*Note: I thought I had this scheduled to post yesterday (Tuesday), but apparently I told WordPress to post it on May 25th of 2011. Iiinteresting. Well, here we go! WILT on Wednesday!*
Driving from Minnesota to Oregon, Jesse and I took our separate cars and communicated via walkie-talkies. We listened to podcasts on our iPod FM transmitters and ate corn nuts. And during the quieter times, when I turned off the radio and our walkie-talkies were clipped silent to our visors, I thought about the liminal state in which I was driving. Between homes. I think a lot of resolutions are made on long drives.
We hit Montana and I was thinking about the creative writing I so fervently did back in high school. The bad poetry in middle school, the stories in fifth grade… and it hit me that though I’d done books-worth of academic writing in college, my time in Minnesota had largely been a big 7 year long period of writer’s block. I decided, somewhere in southwestern Montana, that I needed to reconnect with that former passion. We arrived in Portland on a Sunday (Easter, actually), and on Monday I was seeking out writing workshops. I found one with a miraculous opening thanks to a recent cancellation. I signed up to head to Powell’s Books every Tuesday night for a workshop called (prompt) facilitated by the wonderful people at Write Around Portland.
Getting to the big bookstore on W Burnside from our home in the boonies can be accomplished by car, or by car and MAX light rail. Last week, I was looking for a new experience so I chose the latter. I drove up to the MAX stop at Clackamas Town Center and hopped on the green line to downtown.
I stuck my headphones in my ears and caught up on “Wait Wait… Don’t Tell Me!”
After a quarter-mile walk, I made it to Powell’s. I like to get there early so I can spend my entire disposable income inside.
This is my favorite section these days. History of food! Food writing! I found this gem on the shelf:
Which contained this incredible recipe (click to embiggen):
Jesse and I did not enjoy this particular dish on our trek out to Oregon.
Walking among the tall shelves, time literally stops. Or at least you’d like it to.
I shuffled around with this book in my hands for a while, but set it down in favor of a used paperback Golden’s Birds of North America guide. I thought Jesse might find it more palatable.
And now you’ve learned something!
After browsing and page-turning (and spending), I headed up to the 4th floor to the back conference room. 12 of us and our facilitator write and share and give feedback there for two hours. We have to pick up “backstage passes” at the desk at the top of the stairs, as we head behind the scenes to get to our conference room. Big empty shelves, old desks with new computers, and rolling carts as far as the eye can see.

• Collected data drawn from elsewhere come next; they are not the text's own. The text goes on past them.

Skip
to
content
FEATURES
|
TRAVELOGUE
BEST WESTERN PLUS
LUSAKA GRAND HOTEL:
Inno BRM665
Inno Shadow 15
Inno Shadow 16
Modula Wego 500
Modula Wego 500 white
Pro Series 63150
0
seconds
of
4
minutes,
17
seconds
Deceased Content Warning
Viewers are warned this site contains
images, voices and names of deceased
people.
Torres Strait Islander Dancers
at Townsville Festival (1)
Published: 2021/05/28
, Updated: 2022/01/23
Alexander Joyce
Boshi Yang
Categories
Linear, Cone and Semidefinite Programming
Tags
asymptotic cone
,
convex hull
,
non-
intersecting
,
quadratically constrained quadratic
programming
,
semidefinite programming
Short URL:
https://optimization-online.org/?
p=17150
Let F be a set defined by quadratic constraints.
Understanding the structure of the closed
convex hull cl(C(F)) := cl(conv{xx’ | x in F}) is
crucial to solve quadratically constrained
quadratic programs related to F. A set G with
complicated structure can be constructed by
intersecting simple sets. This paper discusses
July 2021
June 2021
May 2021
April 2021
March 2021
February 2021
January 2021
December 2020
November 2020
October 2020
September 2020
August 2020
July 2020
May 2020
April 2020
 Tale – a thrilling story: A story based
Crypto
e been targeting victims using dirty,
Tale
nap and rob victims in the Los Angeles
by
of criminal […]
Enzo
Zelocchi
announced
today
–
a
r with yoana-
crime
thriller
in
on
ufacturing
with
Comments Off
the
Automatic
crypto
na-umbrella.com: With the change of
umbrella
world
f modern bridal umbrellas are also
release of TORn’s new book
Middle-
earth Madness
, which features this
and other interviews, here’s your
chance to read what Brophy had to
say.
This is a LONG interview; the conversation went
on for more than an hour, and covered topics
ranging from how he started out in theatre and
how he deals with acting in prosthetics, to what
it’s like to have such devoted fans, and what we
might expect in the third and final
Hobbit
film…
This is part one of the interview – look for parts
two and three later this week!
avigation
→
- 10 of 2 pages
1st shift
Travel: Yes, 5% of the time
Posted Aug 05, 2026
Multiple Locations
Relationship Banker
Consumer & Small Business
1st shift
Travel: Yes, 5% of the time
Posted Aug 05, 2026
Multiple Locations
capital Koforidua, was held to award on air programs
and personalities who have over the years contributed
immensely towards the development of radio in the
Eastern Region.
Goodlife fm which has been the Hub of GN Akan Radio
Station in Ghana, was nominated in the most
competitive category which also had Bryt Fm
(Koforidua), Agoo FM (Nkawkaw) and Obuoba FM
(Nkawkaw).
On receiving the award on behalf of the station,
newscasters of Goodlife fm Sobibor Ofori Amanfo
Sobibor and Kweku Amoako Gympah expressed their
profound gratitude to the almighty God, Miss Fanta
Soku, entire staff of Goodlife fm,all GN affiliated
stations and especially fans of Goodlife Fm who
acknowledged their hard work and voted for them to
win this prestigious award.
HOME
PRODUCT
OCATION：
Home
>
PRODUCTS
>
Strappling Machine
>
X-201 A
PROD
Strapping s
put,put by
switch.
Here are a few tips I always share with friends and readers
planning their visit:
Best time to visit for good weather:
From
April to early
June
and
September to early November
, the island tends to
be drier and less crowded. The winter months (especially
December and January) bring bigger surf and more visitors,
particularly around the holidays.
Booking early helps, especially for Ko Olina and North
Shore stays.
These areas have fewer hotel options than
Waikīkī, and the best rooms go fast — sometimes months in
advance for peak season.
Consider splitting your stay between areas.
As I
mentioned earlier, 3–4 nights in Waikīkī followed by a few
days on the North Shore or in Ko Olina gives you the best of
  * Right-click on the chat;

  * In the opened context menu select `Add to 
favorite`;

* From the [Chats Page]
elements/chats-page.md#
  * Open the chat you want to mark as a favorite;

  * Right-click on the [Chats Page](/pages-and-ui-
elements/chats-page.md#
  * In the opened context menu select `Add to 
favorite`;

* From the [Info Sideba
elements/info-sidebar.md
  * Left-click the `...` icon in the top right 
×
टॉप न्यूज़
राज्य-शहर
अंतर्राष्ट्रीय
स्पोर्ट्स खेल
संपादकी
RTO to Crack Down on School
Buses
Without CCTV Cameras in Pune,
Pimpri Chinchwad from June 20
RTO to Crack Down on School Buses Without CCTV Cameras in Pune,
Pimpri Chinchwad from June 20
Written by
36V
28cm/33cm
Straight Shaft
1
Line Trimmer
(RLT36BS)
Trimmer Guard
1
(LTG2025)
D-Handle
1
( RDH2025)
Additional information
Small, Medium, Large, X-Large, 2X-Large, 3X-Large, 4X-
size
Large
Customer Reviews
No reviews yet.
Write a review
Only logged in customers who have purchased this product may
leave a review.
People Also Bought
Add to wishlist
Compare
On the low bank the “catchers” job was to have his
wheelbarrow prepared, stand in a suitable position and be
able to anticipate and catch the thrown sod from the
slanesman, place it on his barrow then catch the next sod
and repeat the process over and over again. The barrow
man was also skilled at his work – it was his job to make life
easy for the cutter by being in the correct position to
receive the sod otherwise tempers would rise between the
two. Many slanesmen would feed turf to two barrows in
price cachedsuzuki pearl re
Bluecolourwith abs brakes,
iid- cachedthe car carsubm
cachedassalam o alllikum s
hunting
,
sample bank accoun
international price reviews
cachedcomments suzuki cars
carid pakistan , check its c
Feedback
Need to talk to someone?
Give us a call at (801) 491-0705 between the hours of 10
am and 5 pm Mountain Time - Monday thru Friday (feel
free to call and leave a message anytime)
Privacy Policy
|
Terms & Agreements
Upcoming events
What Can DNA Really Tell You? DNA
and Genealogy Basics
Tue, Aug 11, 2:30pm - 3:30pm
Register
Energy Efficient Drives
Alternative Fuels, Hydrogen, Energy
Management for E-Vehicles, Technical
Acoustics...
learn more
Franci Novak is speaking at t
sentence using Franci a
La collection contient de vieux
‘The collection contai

After the workshop, I stopped at the cafe on the first floor to get some licorice root tea before heading back to the MAX. I was tickled to notice that the romance section is planted right next to the very public, very window-ed cafe seating area.
Tea in hand and messenger bag slung over my shoulder, I headed back to the MAX, looking very much like a stereotypical Powell’s-goer. It doesn’t take too long to get comfortable here.